Zu erledigen:
a: Wer führt laut dem Text über die Lütticher Macbeth-Inszenierung Regie?
b: Drucken Sie aus dem Text über die Lütticher Macbeth-Inszenierung wortgetreu den Abschnitt, der mit den Worten „Und diesem Konzept“ beginnt und mit „wird Macbeth König.“ endet.

Vorliegender Text:
╭──

Die Regie liegt in den Händen von Stefano Mazzonis di Pralafera.Der Italiener di Pralafera, der erstmals 2007 an die lütticher Oper kam, entwickelte ein einfaches aber funktionierendes Konzept: Er überließ Wagner den Deutschen, die Zeitgenossen und die Mutigen dem Brüsseler La Monnaie und Lüttich zeigt die Italiener: die klassischen Stücke, klassisch vorgetragen, mit den entsprechenden Kostümen und dem vornehmen Dekor.
 
Macbeth/ Foto © Opéra Royal de Wallonie-Liège
Macbeth/ Foto © Opéra Royal de Wallonie-Liège

Und diesem Konzept bleibt er auch in diesem Fall treu:

Schach, das Spiel der Könige. Auf schachbrettartiger Bühne ziehen die lebenden Figuren in das Spiel von Sieg und Macht; Könige fallen, Königinnen übernehmen die entscheidenden Aufgaben, Bauern, Läufer und Mitläufer bevölkern die Szene, auf der sich die bekannte shakespearsche Handlung entwickelt.
 
Hexen prophezeien Macbeth die Königskrone. Sein Freund Banquo werde nicht herrschen, wohl aber Vater von Königen sein, so die Hexen weiter.
Bald darauf wird Machbeth zum Than von Cawdor ernannt.
Lady Macbeth bringt ihren Mann dazu, König Duncan umzubringen. Nach seinem Tod wird Macbeth König.
Um seine Tat zu vertuschen, läßt er auch Banquo ermorden.
Doch die Morde lasten auf seinem Gewissen, zumal sie zur Vertuschung seiner Taten weitere Morde nach sich ziehen.
 
Er sucht die Hexen zum zweiten Mal auf, und sie sagen ihm voraus, daß ihm niemand schaden könne, der von eine Frau geboren wurde. Sein Tod werde kommen, wenn der nahegelegene Wald von Birnam gegen ihn vorrücke.
Lady Macbeth wird über das Morden wahnsinnig und stirbt.
Macbeth Feinde schließen sich zusammen und rücken gegen ihn vor.
Dabei tragen sie zur Deckung Zweige vor sich her, so dass es so aussieht, als habe sich der Wald selbst in Bewegung gesetzt.
Der feindliche Anführer Macduff, der nicht auf natürlichem Wege geboren, sondern per Kaiserschnitt geboren wurde, tötet Macbeth.
Malcolm, Duncans Sohn, wird der neue König.
 
Der berühmte Opernkomponist Rossini hatte von dem jungen Verdi gesagt, er besitze ein ungewöhnliches Talent für düstere, gespenstische Wirkungen. Und diese Fähigkeit konnte er in diesem Werk in den Hexenszenen und in den Wahnsinnsausbrüchen der Lady Macbeth unter Beweis stellen. Mit dieser sich bereits zum Musikdrama entwickelnden Oper gelingt es im, beim Hörer nachhaltiges Gruseln auszulösen.

╰──

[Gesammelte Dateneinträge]
╭──

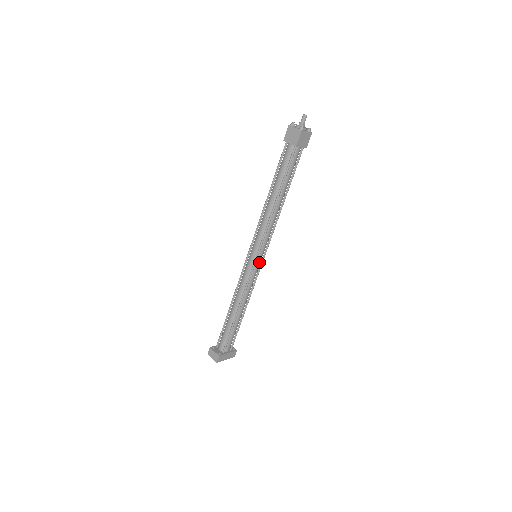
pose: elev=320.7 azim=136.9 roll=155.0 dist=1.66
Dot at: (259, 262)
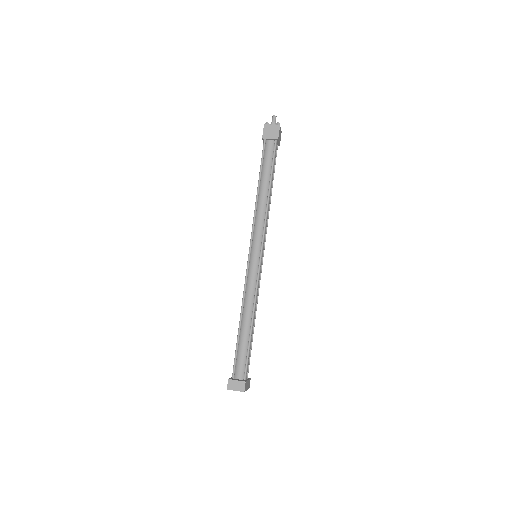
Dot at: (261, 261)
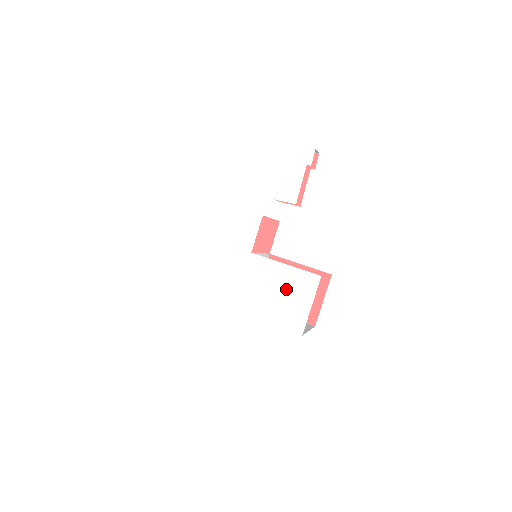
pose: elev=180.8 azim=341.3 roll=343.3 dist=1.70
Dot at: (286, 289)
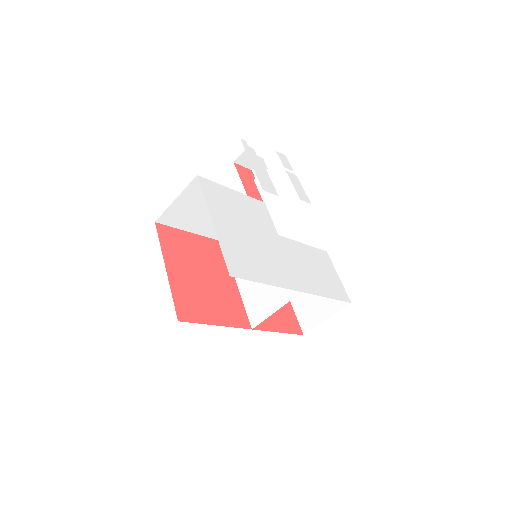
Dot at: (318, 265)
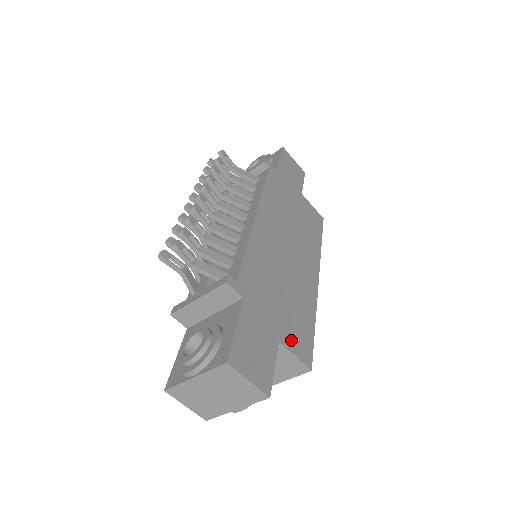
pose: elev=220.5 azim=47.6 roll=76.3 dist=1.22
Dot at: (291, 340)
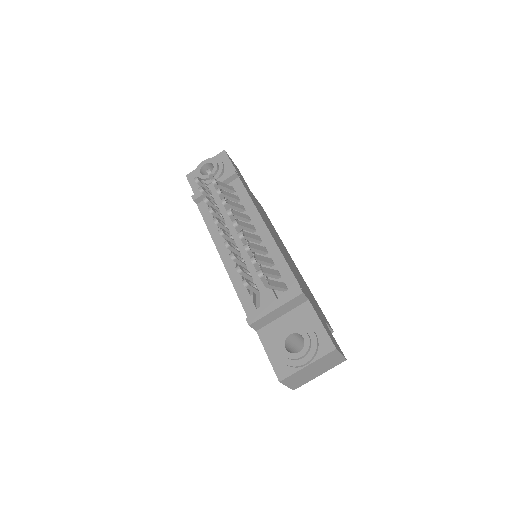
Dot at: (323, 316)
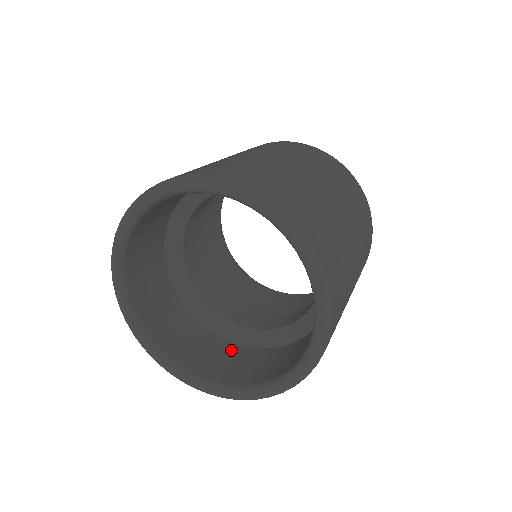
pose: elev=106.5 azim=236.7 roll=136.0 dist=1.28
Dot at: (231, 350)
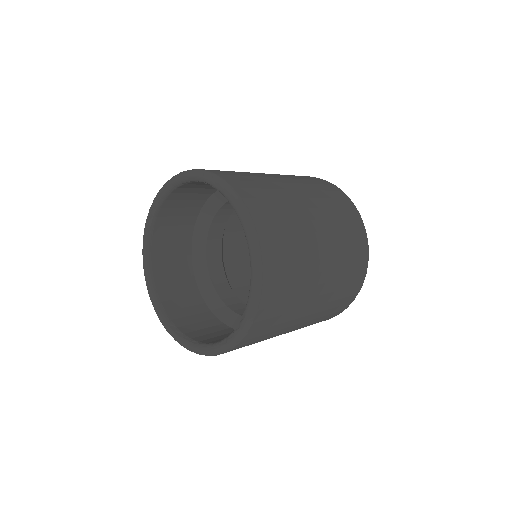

╰──

Lösungen je Aufgabe:
a: Stefano Mazzonis di Pralafera

b:
Und diesem Konzept bleibt er auch in diesem Fall treu:

Schach, das Spiel der Könige. Auf schachbrettartiger Bühne ziehen die lebenden Figuren in das Spiel von Sieg und Macht; Könige fallen, Königinnen übernehmen die entscheidenden Aufgaben, Bauern, Läufer und Mitläufer bevölkern die Szene, auf der sich die bekannte shakespearsche Handlung entwickelt.
 
Hexen prophezeien Macbeth die Königskrone. Sein Freund Banquo werde nicht herrschen, wohl aber Vater von Königen sein, so die Hexen weiter.
Bald darauf wird Machbeth zum Than von Cawdor ernannt.
Lady Macbeth bringt ihren Mann dazu, König Duncan umzubringen. Nach seinem Tod wird Macbeth König.